• AIM OF THE EXERCISE
A set of records appears below. Print them all, word for word.

• DATA FOR THIS EXERCISE
*-*-*

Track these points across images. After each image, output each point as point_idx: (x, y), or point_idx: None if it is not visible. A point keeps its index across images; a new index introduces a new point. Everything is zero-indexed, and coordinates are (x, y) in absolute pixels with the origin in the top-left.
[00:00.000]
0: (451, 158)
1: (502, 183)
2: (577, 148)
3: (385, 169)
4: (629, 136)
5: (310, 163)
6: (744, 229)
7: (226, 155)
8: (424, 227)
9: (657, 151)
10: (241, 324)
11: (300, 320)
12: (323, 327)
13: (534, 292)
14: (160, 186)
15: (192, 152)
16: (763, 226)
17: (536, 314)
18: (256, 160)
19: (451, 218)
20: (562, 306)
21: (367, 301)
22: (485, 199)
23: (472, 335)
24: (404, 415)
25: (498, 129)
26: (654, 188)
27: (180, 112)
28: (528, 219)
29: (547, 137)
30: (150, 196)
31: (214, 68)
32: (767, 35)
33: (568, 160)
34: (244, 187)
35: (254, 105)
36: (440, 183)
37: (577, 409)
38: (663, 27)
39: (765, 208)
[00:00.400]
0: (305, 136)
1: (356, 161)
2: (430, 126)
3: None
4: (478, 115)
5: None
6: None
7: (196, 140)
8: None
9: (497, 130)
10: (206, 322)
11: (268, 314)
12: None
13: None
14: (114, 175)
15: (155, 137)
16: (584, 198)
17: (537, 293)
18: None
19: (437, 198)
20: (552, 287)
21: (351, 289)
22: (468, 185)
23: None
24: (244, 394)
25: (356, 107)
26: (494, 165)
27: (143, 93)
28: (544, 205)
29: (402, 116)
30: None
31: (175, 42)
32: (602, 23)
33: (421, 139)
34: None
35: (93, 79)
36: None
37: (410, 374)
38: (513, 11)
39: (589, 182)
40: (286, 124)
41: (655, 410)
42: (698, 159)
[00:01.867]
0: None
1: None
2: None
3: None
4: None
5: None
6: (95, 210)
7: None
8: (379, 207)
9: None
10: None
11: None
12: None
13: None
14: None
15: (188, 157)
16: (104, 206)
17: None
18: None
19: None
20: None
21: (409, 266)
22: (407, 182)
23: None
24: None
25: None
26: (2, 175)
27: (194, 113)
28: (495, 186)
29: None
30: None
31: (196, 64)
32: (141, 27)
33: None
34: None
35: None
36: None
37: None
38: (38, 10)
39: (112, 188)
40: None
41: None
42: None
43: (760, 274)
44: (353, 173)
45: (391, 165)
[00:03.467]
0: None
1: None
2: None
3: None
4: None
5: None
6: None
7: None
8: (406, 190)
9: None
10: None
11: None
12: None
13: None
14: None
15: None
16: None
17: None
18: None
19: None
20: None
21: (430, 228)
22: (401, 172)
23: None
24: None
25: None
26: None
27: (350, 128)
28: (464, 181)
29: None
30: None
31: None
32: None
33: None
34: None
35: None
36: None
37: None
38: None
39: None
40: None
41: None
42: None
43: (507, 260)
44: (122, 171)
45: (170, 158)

*-*-*

• RESPONSE AREA
Track these points across images. After each image, output each point as point_idx: (x, y), or point_idx: None if it is not visible. A point keeps its index across images; a new index introduces a new point. Everything is zero-indexed, and coordinates are (x, y) in absolute pixels with the origin in the top-left.
[00:00.000]
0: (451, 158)
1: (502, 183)
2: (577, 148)
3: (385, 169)
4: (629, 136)
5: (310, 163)
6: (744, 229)
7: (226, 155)
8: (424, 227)
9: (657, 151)
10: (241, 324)
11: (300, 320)
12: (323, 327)
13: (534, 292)
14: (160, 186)
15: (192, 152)
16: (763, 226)
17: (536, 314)
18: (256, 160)
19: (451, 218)
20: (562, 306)
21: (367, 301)
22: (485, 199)
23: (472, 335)
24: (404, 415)
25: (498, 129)
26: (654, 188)
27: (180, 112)
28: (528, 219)
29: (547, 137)
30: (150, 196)
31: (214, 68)
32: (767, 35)
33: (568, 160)
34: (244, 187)
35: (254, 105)
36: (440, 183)
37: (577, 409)
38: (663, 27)
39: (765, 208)
[00:00.400]
0: (305, 136)
1: (356, 161)
2: (430, 126)
3: None
4: (478, 115)
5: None
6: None
7: (196, 140)
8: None
9: (497, 130)
10: (206, 322)
11: (268, 314)
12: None
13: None
14: (114, 175)
15: (155, 137)
16: (584, 198)
17: (537, 293)
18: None
19: (437, 198)
20: (552, 287)
21: (351, 289)
22: (468, 185)
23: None
24: (244, 394)
25: (356, 107)
26: (494, 165)
27: (143, 93)
28: (544, 205)
29: (402, 116)
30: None
31: (175, 42)
32: (602, 23)
33: (421, 139)
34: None
35: (93, 79)
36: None
37: (410, 374)
38: (513, 11)
39: (589, 182)
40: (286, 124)
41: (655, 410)
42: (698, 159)
[00:01.867]
0: None
1: None
2: None
3: None
4: None
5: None
6: (95, 210)
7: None
8: (379, 207)
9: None
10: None
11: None
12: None
13: None
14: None
15: (188, 157)
16: (104, 206)
17: None
18: None
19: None
20: None
21: (409, 266)
22: (407, 182)
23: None
24: None
25: None
26: (2, 175)
27: (194, 113)
28: (495, 186)
29: None
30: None
31: (196, 64)
32: (141, 27)
33: None
34: None
35: None
36: None
37: None
38: (38, 10)
39: (112, 188)
40: None
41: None
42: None
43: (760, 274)
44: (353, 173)
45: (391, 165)
[00:03.467]
0: None
1: None
2: None
3: None
4: None
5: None
6: None
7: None
8: (406, 190)
9: None
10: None
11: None
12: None
13: None
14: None
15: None
16: None
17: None
18: None
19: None
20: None
21: (430, 228)
22: (401, 172)
23: None
24: None
25: None
26: None
27: (350, 128)
28: (464, 181)
29: None
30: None
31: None
32: None
33: None
34: None
35: None
36: None
37: None
38: None
39: None
40: None
41: None
42: None
43: (507, 260)
44: (122, 171)
45: (170, 158)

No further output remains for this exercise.